Question - how can you be quicker?
Well, how about being in two places at once. When we drill down to the quantum level, things on a particle scale look very different to how we normally perceive them. Richard P. Feynman once said: "Things on a very small scale behave like nothing you have any direct experience about... or like anything that you have ever seen."
Traditional computers use bits as a basic digital unit of information, either a zero or a one. There only two possible states. However, quantum computing uses qubits, which can either be zero, one, zero and one, or an infinite number of combinations between.
In theory, at least, if quantum computers started to take over from silicon based integrated circuits as the building blocks of computers, Moore's Law, the applications of which mean that computers double in speed every 18 months or so, would begin to look positively sluggish. Some say that quantum computers could be a billion times faster than a PC today.
Except that they are only faster and superior in certain scenarios, such as dealing with and processing a huge volume of numbers. In other words, they must be pretty good for high frequency trading.
So what does this mean?
Once the technology is working, new opportunities will emerge for arbitrage trading at a speed that makes the current pace of things look amateur.
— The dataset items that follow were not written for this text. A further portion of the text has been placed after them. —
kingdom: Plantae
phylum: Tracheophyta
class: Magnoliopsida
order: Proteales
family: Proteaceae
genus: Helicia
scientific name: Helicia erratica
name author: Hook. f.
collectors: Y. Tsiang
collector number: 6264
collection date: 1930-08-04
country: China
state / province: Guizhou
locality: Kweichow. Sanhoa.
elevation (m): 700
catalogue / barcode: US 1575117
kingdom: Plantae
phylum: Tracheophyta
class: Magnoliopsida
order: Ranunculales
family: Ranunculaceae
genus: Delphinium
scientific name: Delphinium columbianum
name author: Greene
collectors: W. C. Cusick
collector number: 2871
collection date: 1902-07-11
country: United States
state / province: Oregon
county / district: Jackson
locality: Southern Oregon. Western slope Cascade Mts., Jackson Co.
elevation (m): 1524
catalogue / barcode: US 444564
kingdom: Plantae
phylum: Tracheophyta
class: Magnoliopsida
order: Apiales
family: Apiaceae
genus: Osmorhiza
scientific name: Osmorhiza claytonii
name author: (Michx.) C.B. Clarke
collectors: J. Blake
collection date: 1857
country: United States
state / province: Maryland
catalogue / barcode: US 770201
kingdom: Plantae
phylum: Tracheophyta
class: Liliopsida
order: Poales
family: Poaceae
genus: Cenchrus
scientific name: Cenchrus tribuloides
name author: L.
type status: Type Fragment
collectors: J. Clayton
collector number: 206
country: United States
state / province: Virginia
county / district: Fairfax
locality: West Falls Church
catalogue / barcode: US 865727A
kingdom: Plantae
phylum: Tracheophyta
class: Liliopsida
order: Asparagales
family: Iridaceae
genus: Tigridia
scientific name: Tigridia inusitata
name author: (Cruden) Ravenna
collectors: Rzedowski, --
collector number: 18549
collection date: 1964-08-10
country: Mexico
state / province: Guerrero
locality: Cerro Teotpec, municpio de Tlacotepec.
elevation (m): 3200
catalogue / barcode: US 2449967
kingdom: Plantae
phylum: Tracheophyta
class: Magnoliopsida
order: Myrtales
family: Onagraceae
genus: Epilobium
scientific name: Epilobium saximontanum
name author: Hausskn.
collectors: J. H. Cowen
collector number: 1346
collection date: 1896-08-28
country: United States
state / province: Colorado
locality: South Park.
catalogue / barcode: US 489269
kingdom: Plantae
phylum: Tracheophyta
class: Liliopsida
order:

But if quantum computing was to become widespread, this would lead to the cost of of quantum computing falling, in turn meaning that more firms will operate on a high-frequency trading model. Thus, the smallest of imperfections that the HFT community current has to deal with, for example 'flash crashes', will possibly be affecting the industry on a much bigger scale with much bigger consequences.
The regulators will need quantum computers to try and keep track of what is happening, and ultimately may conclude that they have to wrap high frequency trading in cotton wool, regulating the advantages of quantum computing away.